Perjalanan Mi’raj dengan segala yang dilihat Nabi di dalamnya adalah kebenaran yang membawa pelajaran yang sangat berharga, dan itu bukan mimpi yang tidak memiliki arti apa-apa. Inilah salah satu cara yang berasal dari Allah swt. untuk menyatakan kebesaran diri-Nya dan memperlihatkan kekuasaan-Nya kepada hamba-Nya yang terpilih. Ketika itu, dapatlah hamba itu berhubungan dengan Penciptanya hingga teguh keyakinannya kepada-Nya dalam menjalankan kewajibannya yang suci menjadi utusan Allah. 

Keesokan harinya, datanglah Jibril kepada Nabi saw. mengajarkan cara melakukan shalat yang lima kali dalam sehari semalam, di mana sebelumnya Nabi saw. melakukan shalat dua rakaat pada waktu pagi dan dua rakaat pada waktu petang, sebagaimana ibadah Nahi Ibrahim as. di masa lalu. 

Berita tentang Isra’ Mi’raj Nabi Muhammad saw. telah menggemparkan masyarakat Mekah. Kebanyakan umat Islam pada waktu itu tetap mernpercayai Nabi. Mereka selalu yakin akan kebenaran setiap perkataan Nabi.
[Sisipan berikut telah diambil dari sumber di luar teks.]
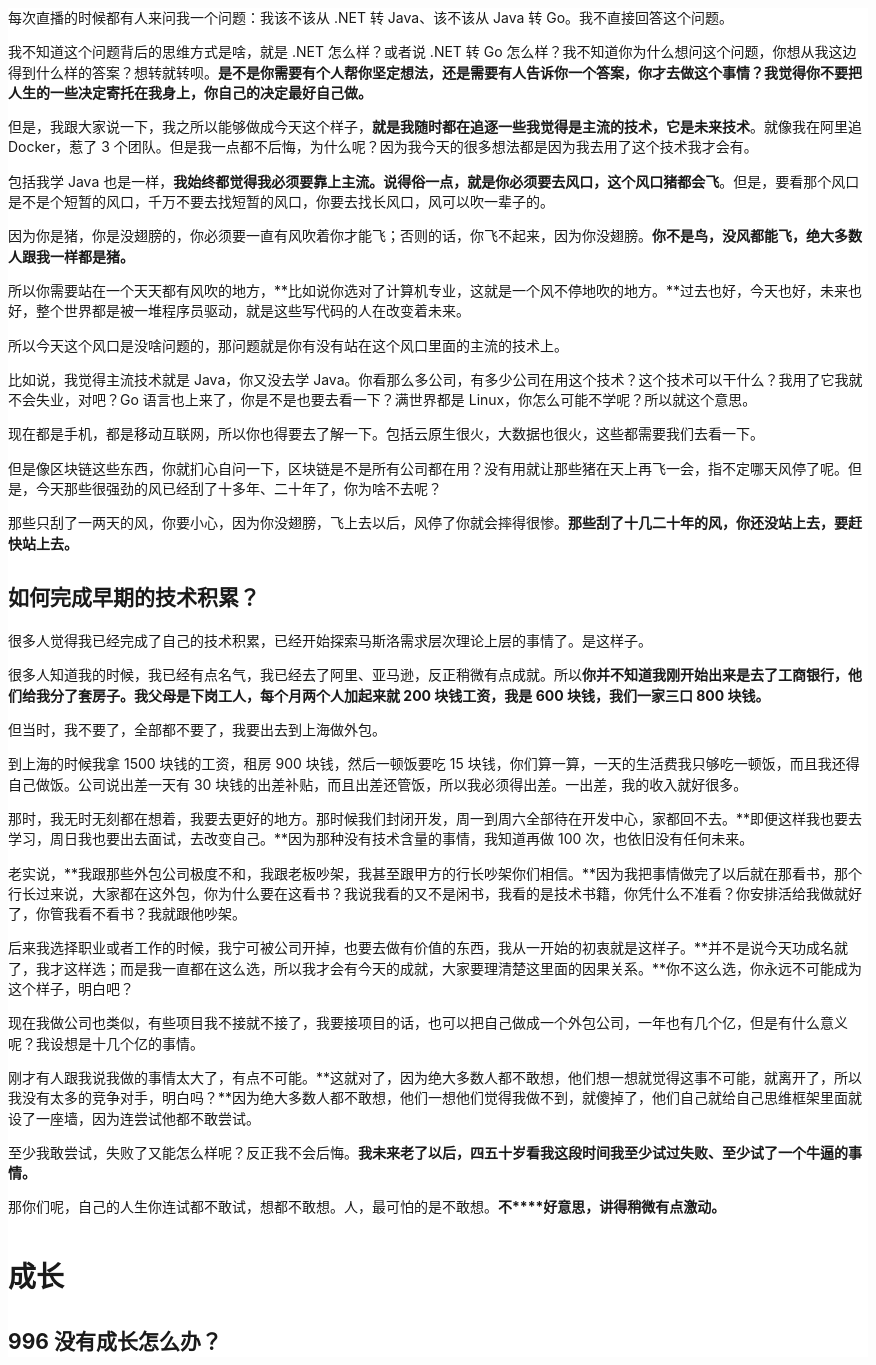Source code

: 每次直播的时候都有人来问我一个问题：我该不该从 .NET 转 Java、该不该从 Java 转 Go。我不直接回答这个问题。

我不知道这个问题背后的思维方式是啥，就是 .NET 怎么样？或者说 .NET 转 Go 怎么样？我不知道你为什么想问这个问题，你想从我这边得到什么样的答案？想转就转呗。**是不是你需要有个人帮你坚定想法，还是需要有人告诉你一个答案，你才去做这个事情？我觉得你不要把人生的一些决定寄托在我身上，你自己的决定最好自己做。**

但是，我跟大家说一下，我之所以能够做成今天这个样子，**就是我随时都在追逐一些我觉得是主流的技术，它是未来技术**。就像我在阿里追 Docker，惹了 3 个团队。但是我一点都不后悔，为什么呢？因为我今天的很多想法都是因为我去用了这个技术我才会有。

包括我学 Java 也是一样，**我始终都觉得我必须要靠上主流。说得俗一点，就是你必须要去风口，这个风口猪都会飞**。但是，要看那个风口是不是个短暂的风口，千万不要去找短暂的风口，你要去找长风口，风可以吹一辈子的。

因为你是猪，你是没翅膀的，你必须要一直有风吹着你才能飞；否则的话，你飞不起来，因为你没翅膀。**你不是鸟，没风都能飞，绝大多数人跟我一样都是猪。**

所以你需要站在一个天天都有风吹的地方，**比如说你选对了计算机专业，这就是一个风不停地吹的地方。**过去也好，今天也好，未来也好，整个世界都是被一堆程序员驱动，就是这些写代码的人在改变着未来。

所以今天这个风口是没啥问题的，那问题就是你有没有站在这个风口里面的主流的技术上。

比如说，我觉得主流技术就是 Java，你又没去学 Java。你看那么多公司，有多少公司在用这个技术？这个技术可以干什么？我用了它我就不会失业，对吧？Go 语言也上来了，你是不是也要去看一下？满世界都是 Linux，你怎么可能不学呢？所以就这个意思。

现在都是手机，都是移动互联网，所以你也得要去了解一下。包括云原生很火，大数据也很火，这些都需要我们去看一下。

但是像区块链这些东西，你就扪心自问一下，区块链是不是所有公司都在用？没有用就让那些猪在天上再飞一会，指不定哪天风停了呢。但是，今天那些很强劲的风已经刮了十多年、二十年了，你为啥不去呢？

那些只刮了一两天的风，你要小心，因为你没翅膀，飞上去以后，风停了你就会摔得很惨。**那些刮了十几二十年的风，你还没站上去，要赶快站上去。**

## **如何完成早期的技术积累？**

很多人觉得我已经完成了自己的技术积累，已经开始探索马斯洛需求层次理论上层的事情了。是这样子。

很多人知道我的时候，我已经有点名气，我已经去了阿里、亚马逊，反正稍微有点成就。所以**你并不知道我刚开始出来是去了工商银行，他们给我分了套房子。我父母是下岗工人，每个月两个人加起来就 200 块钱工资，我是 600 块钱，我们一家三口 800 块钱。** 

但当时，我不要了，全部都不要了，我要出去到上海做外包。

到上海的时候我拿 1500 块钱的工资，租房 900 块钱，然后一顿饭要吃 15 块钱，你们算一算，一天的生活费我只够吃一顿饭，而且我还得自己做饭。公司说出差一天有 30 块钱的出差补贴，而且出差还管饭，所以我必须得出差。一出差，我的收入就好很多。

那时，我无时无刻都在想着，我要去更好的地方。那时候我们封闭开发，周一到周六全部待在开发中心，家都回不去。**即便这样我也要去学习，周日我也要出去面试，去改变自己。**因为那种没有技术含量的事情，我知道再做 100 次，也依旧没有任何未来。

老实说，**我跟那些外包公司极度不和，我跟老板吵架，我甚至跟甲方的行长吵架你们相信。**因为我把事情做完了以后就在那看书，那个行长过来说，大家都在这外包，你为什么要在这看书？我说我看的又不是闲书，我看的是技术书籍，你凭什么不准看？你安排活给我做就好了，你管我看不看书？我就跟他吵架。

后来我选择职业或者工作的时候，我宁可被公司开掉，也要去做有价值的东西，我从一开始的初衷就是这样子。**并不是说今天功成名就了，我才这样选；而是我一直都在这么选，所以我才会有今天的成就，大家要理清楚这里面的因果关系。**你不这么选，你永远不可能成为这个样子，明白吧？ 

现在我做公司也类似，有些项目我不接就不接了，我要接项目的话，也可以把自己做成一个外包公司，一年也有几个亿，但是有什么意义呢？我设想是十几个亿的事情。

刚才有人跟我说我做的事情太大了，有点不可能。**这就对了，因为绝大多数人都不敢想，他们想一想就觉得这事不可能，就离开了，所以我没有太多的竞争对手，明白吗？**因为绝大多数人都不敢想，他们一想他们觉得我做不到，就傻掉了，他们自己就给自己思维框架里面就设了一座墙，因为连尝试他都不敢尝试。

至少我敢尝试，失败了又能怎么样呢？反正我不会后悔。**我未来老了以后，四五十岁看我这段时间我至少试过失败、至少试了一个牛逼的事情。**

那你们呢，自己的人生你连试都不敢试，想都不敢想。人，最可怕的是不敢想。**不****好意思，讲得稍微有点激动。**

# 成长

## **996 没有成长怎么办？**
Abu Bakar misalnya, ketika ditanya oleh orang-orang Quraisy, dengan tegas ia menjawab, “Kalau memang Muhammad berkata demikian, maka sesungguhnya dia berkata benar. Aku mempercayainya, bahkan saya membenarkan yang lebih dari itu.” 

Karena keyakinan Abu Bakar inilah, sejak saat itu ia diberi gelar Ash-Shiddiq. Artinya, orang yang membenarkan Nabi tanpa sedikit keraguan. Akan tetapi, di antara mereka ada yang mengingkari kerasulan serta kebenaran berita itu. Bahkan, ada beberapa orang yang baru masuk Islam, setelah mendengar cerita dari Nabi tentang Isra’ Mi’raj telah pulang pergi antara Mekah dan Baitul Maqdis dalam waktu kurang dari satu malam, mereka berbalik tidak mempercayai Nabi lagi.